Apache Spark 49 guides · updated 2026

Distributed data processing at scale — RDDs, DataFrames, Structured Streaming, and the tuning techniques that keep Spark jobs fast and cheap.

What is an RDD in Apache Spark?

An RDD (Resilient Distributed Dataset) is Apache Spark’s foundational data abstraction — an immutable, distributed collection of objects that can be processed in parallel across a cluster. Every higher-level Spark API (DataFrame, Dataset) is built on top of RDDs.


The Three RDD Properties

1. Resilient — fault-tolerant through lineage. If a partition is lost (due to node failure), Spark can recompute it from the lineage graph without requiring data replication.

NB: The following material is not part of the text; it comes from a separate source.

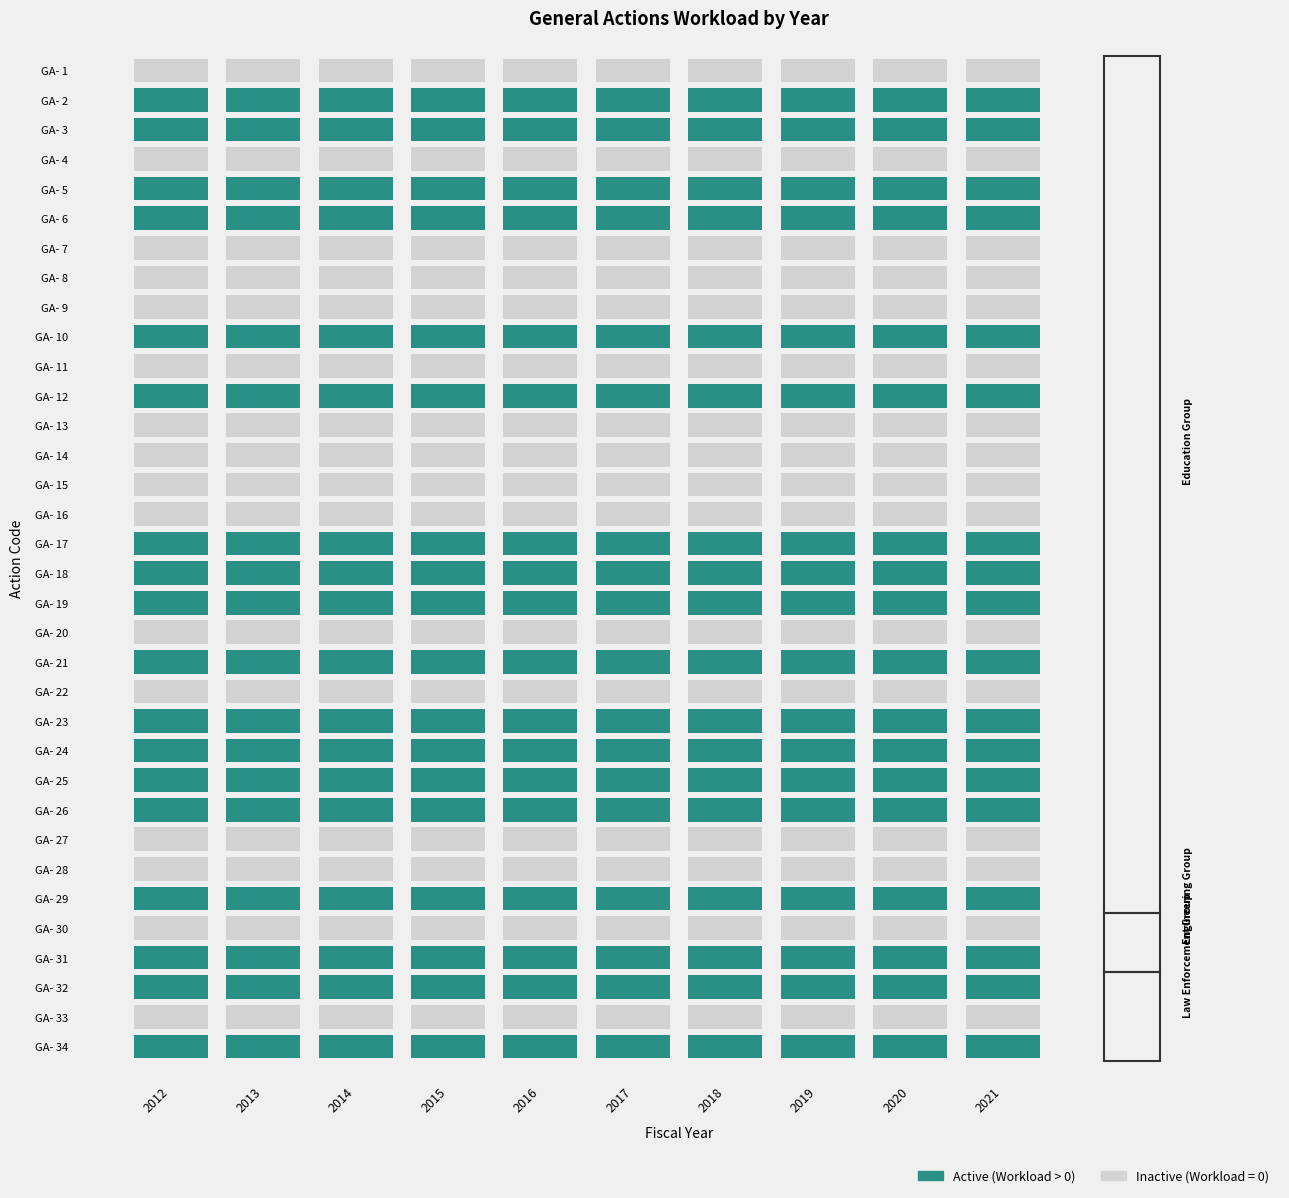

The value of GA- 13 at 2019 is 0.0. True or false?

True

2. Distributed — partitioned across multiple nodes. Each partition is processed independently by one task on one executor core.

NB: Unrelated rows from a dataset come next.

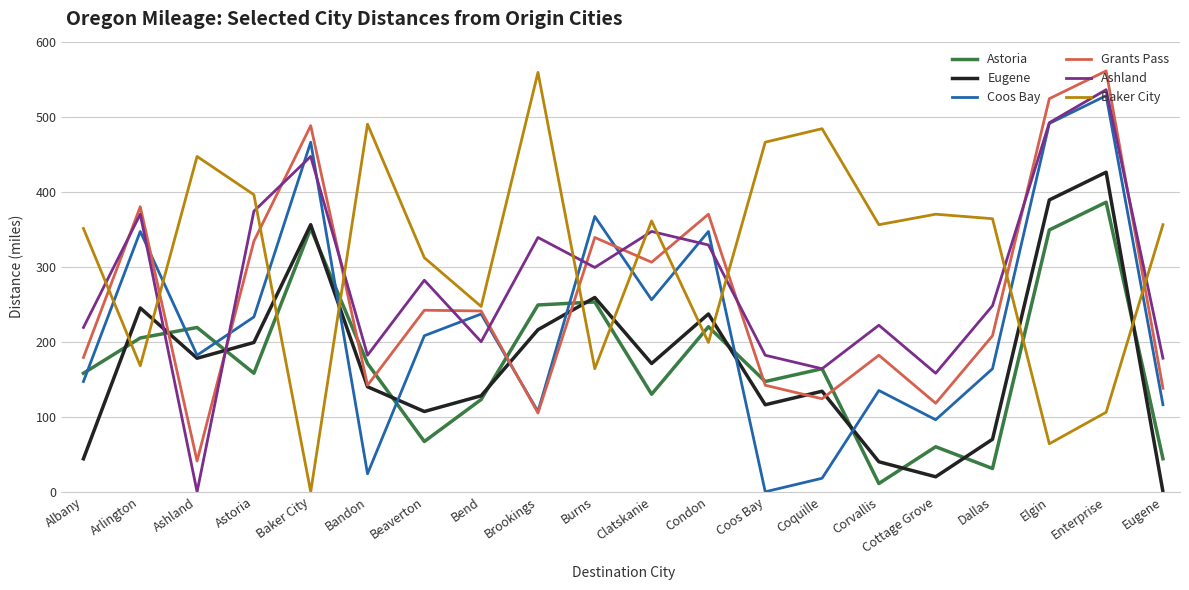

What position from the right is Astoria?

17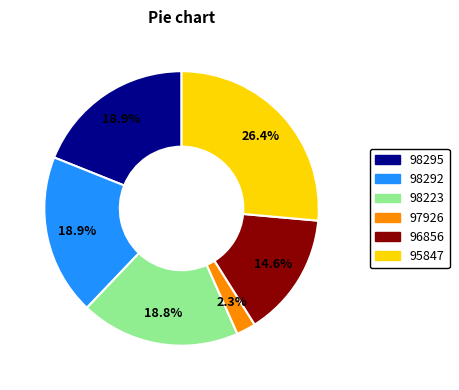

Which slice is the smallest?

97926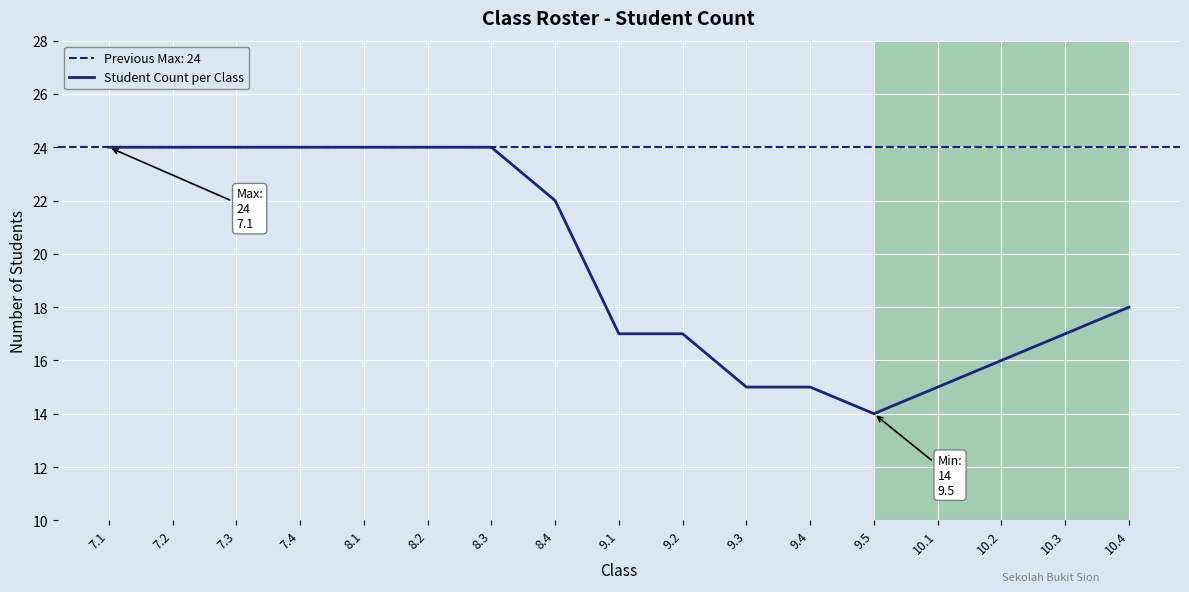

How many lines are shown in the chart?

1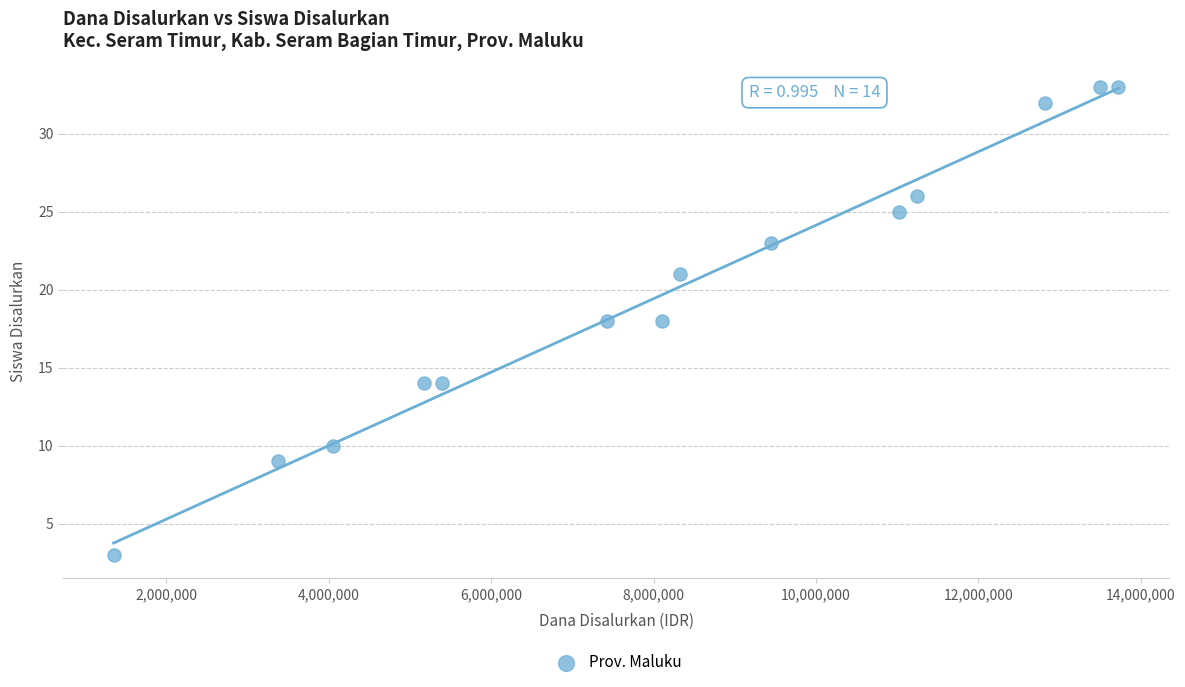

What is the range of Y values (max minus min)?

30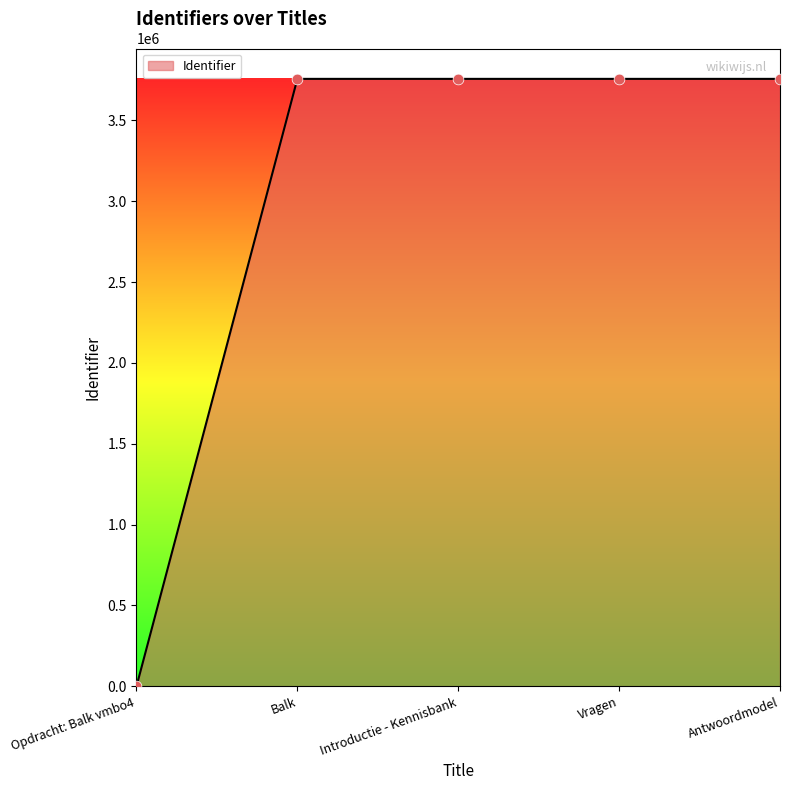

What is the change in value from Vragen to Antwoordmodel?

+2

3. Dataset — a collection of serializable objects (strings, integers, tuples, case classes, or any Java/Python objects).


RDD Characteristics

PropertyDescription
ImmutableCannot be modified after creation; transformations produce new RDDs
LazyTransformations are not executed until an action triggers computation
PartitionedSplit into chunks distributed across the cluster
TypedStrongly typed in Scala/Java; dynamically typed in Python
In-memoryDefault storage is RAM; spills to disk when memory is exhausted

Creating RDDs

from pyspark.sql import SparkSession
spark = SparkSession.builder.appName("RDD Basics").getOrCreate()
sc = spark.sparkContext
# From a Python collection
rdd1 = sc.parallelize([1, 2, 3, 4, 5])
rdd2 = sc.parallelize(range(1000), numSlices=8) # 8 partitions
# From a file
rdd3 = sc.textFile("s3://bucket/logs/*.log")
rdd4 = sc.textFile("hdfs://namenode/data.txt", minPartitions=4)
# From another RDD (transformation)
rdd5 = rdd1.filter(lambda x: x % 2 == 0)
rdd6 = rdd3.map(lambda line: line.upper())

How Fault Tolerance Works

# Step 1: Create a chain of transformations
raw = sc.textFile("s3://logs.txt")
filt = raw.filter(lambda l: "ERROR" in l)
msgs = filt.map(lambda l: l.split("|")[2])
# Step 2: If an executor fails mid-job and loses a partition of "msgs":
# - Spark does NOT need a backup copy of the data
# - Spark replays: textFile → filter → map for that partition only
# - Job continues without data loss
msgs.count() # Completes even if a node fails

RDD Operations

rdd = sc.parallelize(["hello world", "apache spark", "big data"])
# Transformations (lazy)
words = rdd.flatMap(lambda s: s.split()) # ["hello", "world", ...]
lengths = words.map(lambda w: (w, len(w))) # [("hello", 5), ("world", 5), ...]
long_w = words.filter(lambda w: len(w) > 4) # ["hello", "world", "apache", "spark"]
# Actions (trigger execution)
long_w.collect() # ["hello", "world", "apache", "spark"]
long_w.count() # 4
long_w.take(2) # ["hello", "world"]

RDD vs DataFrame: When to Use Each

In 2025, use DataFrames for the vast majority of work:

Use RDDs When…Use DataFrames When…
Processing unstructured data (raw text, binary)Structured/semi-structured data
Complex custom logic that doesn’t map to DataFrame APISQL-like transformations
Low-level control over partitioningAutomatic Catalyst optimization
Legacy Spark 1.x codeNew code — always prefer DataFrames
Python closures with non-serializable objectsStandard column operations

DataFrames are faster (Catalyst + Tungsten), safer (schema enforcement), and more concise.